- What you need to do -
Of all the lines in the entries below, give again exactly those starting at the line containing "19 | 100 |^ |" and ending at the line containing "10～19 | 貧乏 |", both ends included, and no others.

== == ==

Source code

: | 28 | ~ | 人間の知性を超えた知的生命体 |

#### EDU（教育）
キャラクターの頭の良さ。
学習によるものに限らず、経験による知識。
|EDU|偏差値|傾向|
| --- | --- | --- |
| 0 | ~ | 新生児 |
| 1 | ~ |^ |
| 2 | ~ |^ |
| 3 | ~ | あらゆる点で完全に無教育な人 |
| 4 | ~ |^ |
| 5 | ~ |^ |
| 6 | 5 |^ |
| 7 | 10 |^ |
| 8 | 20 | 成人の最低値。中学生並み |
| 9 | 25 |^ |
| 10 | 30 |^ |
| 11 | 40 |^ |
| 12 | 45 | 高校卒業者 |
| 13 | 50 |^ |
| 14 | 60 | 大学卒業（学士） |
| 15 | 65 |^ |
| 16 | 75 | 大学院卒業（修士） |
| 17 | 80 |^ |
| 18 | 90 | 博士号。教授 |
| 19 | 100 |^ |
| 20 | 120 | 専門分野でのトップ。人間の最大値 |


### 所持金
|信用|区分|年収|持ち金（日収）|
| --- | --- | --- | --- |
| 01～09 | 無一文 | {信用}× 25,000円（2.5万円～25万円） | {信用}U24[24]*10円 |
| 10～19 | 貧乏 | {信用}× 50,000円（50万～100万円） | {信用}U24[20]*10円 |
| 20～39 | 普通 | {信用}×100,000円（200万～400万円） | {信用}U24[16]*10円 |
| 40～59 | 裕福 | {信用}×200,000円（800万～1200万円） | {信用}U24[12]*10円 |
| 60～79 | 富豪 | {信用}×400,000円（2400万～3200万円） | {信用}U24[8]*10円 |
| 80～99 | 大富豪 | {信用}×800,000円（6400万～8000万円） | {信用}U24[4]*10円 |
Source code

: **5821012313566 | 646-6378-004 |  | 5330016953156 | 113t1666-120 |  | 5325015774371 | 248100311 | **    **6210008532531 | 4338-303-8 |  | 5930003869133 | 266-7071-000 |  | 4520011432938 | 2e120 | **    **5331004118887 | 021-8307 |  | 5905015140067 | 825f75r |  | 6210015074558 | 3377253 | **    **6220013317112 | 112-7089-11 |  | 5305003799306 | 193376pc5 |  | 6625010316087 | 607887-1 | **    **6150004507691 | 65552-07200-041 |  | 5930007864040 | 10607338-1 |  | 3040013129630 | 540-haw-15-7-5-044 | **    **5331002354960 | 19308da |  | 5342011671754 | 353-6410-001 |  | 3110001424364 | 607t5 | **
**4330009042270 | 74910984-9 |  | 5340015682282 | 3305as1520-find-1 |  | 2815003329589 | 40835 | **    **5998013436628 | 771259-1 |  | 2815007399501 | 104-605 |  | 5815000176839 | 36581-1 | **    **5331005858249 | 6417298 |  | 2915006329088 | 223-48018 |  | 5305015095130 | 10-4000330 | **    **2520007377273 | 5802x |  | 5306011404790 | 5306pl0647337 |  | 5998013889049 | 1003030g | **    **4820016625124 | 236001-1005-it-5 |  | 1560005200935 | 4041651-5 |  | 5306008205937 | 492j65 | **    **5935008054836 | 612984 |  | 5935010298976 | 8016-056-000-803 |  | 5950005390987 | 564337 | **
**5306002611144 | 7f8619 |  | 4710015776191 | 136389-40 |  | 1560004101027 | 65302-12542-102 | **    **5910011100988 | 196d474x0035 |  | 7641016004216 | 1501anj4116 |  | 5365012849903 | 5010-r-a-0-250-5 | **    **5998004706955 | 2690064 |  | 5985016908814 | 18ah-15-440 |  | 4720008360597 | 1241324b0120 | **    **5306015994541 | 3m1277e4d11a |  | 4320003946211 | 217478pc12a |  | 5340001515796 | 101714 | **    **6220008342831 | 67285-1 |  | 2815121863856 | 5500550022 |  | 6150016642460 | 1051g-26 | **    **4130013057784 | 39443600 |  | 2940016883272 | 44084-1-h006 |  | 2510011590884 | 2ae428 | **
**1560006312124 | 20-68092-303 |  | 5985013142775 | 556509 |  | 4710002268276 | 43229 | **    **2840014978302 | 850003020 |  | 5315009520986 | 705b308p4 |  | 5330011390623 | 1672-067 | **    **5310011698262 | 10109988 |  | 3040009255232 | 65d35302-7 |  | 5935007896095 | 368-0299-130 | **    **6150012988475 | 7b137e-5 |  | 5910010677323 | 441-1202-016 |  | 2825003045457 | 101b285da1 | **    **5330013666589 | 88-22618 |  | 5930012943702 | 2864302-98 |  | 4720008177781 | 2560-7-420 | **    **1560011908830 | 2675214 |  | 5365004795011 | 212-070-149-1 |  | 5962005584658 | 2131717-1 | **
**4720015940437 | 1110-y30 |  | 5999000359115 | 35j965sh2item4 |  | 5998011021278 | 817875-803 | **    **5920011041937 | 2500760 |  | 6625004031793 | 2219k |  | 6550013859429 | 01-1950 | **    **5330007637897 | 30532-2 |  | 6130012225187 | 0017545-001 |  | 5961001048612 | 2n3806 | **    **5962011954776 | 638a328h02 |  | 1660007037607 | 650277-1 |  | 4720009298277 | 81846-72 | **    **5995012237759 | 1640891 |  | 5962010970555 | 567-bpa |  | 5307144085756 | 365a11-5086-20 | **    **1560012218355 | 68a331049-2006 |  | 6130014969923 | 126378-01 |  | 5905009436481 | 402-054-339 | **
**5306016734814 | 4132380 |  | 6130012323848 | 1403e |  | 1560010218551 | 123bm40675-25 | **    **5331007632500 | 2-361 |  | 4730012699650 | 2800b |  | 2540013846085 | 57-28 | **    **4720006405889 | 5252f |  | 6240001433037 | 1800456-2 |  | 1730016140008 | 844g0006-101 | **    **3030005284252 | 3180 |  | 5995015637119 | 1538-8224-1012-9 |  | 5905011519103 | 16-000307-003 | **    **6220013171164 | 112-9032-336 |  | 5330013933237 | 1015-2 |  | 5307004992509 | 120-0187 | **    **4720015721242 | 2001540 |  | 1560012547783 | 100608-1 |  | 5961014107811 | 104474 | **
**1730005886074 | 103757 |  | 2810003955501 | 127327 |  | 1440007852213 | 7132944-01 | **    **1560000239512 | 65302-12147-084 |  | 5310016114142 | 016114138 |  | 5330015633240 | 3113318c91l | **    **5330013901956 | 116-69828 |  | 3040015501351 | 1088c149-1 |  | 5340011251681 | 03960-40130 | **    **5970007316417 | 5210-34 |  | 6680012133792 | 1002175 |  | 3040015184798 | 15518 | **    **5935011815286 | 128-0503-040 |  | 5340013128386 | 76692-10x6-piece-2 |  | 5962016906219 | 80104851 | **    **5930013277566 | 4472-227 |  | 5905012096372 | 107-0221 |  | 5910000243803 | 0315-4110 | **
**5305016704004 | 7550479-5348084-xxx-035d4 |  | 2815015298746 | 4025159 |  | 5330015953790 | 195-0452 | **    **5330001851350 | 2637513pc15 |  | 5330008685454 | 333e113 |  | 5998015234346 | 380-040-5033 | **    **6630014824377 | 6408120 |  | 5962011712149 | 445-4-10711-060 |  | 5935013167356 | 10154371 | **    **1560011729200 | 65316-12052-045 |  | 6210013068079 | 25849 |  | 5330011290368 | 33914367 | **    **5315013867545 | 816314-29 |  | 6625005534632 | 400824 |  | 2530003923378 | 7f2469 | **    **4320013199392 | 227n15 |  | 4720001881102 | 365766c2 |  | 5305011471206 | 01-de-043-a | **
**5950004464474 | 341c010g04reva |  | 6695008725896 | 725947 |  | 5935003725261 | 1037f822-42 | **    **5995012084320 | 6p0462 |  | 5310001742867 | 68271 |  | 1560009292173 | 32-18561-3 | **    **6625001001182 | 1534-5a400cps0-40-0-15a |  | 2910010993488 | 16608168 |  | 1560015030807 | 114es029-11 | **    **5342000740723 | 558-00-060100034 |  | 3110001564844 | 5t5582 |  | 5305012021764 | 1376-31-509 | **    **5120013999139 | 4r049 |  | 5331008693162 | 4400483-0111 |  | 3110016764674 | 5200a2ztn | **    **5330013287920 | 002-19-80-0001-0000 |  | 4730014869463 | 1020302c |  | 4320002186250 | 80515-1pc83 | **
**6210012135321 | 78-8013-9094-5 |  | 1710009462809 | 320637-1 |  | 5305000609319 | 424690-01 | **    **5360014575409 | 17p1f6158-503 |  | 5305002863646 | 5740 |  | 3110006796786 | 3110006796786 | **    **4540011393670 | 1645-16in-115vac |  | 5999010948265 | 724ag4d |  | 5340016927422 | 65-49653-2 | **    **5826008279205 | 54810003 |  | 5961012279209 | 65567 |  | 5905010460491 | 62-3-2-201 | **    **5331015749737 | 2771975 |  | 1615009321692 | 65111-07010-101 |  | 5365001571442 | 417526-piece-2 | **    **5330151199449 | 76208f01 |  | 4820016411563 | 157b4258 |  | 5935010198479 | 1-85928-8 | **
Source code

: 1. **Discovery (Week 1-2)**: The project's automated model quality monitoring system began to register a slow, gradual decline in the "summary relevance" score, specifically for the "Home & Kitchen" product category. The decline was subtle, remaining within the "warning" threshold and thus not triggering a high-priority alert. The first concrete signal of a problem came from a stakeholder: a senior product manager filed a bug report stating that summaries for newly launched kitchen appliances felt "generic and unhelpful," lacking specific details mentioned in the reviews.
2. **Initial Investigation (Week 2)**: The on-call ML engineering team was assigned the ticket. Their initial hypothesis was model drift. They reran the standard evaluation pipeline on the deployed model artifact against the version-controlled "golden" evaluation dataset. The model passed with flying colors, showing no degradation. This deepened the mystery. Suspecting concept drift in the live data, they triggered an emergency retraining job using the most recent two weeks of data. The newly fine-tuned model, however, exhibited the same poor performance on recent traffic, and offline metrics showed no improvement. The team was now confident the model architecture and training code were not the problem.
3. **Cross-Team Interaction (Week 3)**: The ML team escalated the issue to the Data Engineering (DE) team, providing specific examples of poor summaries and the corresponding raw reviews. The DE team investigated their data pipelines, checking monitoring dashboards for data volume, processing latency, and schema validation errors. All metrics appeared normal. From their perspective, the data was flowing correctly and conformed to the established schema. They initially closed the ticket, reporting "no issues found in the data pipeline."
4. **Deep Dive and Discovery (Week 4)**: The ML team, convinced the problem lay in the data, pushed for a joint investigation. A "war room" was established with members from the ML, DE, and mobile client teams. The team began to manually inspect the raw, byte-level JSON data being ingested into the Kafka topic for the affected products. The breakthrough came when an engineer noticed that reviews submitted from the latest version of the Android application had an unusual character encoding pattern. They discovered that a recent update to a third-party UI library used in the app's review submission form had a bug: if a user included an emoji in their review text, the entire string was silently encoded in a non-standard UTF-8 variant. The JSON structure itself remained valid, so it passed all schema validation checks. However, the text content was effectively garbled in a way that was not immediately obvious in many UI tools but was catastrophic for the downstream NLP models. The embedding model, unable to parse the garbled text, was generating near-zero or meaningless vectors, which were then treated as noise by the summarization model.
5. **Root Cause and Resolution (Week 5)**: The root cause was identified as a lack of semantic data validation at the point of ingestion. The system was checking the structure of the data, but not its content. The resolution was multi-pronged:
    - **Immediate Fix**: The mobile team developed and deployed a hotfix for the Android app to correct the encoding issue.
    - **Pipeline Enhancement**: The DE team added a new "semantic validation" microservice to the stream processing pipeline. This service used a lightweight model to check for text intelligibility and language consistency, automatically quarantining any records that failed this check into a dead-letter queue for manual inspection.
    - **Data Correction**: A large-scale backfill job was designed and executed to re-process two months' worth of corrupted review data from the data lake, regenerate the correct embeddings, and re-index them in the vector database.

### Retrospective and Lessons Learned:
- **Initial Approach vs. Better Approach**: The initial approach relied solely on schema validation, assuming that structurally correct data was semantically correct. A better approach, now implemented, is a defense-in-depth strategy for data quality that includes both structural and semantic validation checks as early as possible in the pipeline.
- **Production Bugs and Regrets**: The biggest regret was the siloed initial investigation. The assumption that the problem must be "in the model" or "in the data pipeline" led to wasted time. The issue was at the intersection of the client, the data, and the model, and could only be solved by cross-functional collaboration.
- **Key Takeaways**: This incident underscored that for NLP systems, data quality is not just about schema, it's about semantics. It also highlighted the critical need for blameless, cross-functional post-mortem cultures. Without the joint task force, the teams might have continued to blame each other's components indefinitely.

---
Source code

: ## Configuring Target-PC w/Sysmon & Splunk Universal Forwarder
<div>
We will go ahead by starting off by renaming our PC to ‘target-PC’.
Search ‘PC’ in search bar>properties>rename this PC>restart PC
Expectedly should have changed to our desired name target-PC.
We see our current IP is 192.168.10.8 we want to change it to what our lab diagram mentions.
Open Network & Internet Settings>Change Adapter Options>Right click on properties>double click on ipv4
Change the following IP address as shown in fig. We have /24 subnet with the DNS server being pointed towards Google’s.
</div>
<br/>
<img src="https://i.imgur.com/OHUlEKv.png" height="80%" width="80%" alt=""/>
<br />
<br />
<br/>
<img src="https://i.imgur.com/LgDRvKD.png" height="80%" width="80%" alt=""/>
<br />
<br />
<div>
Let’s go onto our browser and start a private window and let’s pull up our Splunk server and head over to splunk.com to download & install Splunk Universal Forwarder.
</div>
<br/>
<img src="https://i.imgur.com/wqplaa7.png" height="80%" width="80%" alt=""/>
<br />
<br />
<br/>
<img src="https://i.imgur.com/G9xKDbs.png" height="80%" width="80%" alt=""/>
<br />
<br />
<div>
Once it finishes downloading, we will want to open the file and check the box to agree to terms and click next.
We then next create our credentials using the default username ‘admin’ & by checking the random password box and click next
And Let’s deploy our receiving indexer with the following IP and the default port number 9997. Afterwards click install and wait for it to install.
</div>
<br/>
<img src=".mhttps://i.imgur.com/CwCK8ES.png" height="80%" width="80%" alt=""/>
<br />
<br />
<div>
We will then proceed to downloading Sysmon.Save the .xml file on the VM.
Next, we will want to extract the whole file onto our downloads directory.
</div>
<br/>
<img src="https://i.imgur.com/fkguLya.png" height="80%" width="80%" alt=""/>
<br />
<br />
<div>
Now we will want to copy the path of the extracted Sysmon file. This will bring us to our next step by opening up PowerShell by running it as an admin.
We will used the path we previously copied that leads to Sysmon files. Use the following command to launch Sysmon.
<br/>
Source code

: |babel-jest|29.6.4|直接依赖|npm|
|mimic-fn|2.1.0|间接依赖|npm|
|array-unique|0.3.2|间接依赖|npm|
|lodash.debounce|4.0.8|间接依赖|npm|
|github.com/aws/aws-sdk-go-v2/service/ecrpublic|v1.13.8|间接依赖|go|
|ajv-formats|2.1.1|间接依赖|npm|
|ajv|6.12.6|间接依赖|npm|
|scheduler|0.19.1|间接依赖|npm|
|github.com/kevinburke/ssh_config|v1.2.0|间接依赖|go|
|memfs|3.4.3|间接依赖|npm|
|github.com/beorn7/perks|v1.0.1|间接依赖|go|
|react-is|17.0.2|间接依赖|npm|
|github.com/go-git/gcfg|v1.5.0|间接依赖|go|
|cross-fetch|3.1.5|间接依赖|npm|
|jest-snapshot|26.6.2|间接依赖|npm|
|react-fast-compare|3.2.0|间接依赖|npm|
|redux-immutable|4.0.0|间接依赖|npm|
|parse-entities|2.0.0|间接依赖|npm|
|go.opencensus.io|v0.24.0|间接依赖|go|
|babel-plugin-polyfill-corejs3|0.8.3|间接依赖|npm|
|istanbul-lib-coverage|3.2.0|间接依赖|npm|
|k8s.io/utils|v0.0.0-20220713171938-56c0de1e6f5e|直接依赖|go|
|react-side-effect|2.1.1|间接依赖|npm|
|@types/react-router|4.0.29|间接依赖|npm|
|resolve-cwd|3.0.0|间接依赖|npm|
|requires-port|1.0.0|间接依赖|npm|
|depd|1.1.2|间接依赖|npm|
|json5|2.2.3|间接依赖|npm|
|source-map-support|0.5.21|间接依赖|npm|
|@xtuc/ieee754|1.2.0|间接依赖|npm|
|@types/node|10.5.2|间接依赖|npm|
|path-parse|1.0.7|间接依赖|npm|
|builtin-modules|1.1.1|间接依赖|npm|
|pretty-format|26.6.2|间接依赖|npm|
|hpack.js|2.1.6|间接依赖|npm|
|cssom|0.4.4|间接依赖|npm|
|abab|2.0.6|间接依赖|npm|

== == ==

- Your solution -
| 19 | 100 |^ |
| 20 | 120 | 専門分野でのトップ。人間の最大値 |


### 所持金
|信用|区分|年収|持ち金（日収）|
| --- | --- | --- | --- |
| 01～09 | 無一文 | {信用}× 25,000円（2.5万円～25万円） | {信用}U24[24]*10円 |
| 10～19 | 貧乏 | {信用}× 50,000円（50万～100万円） | {信用}U24[20]*10円 |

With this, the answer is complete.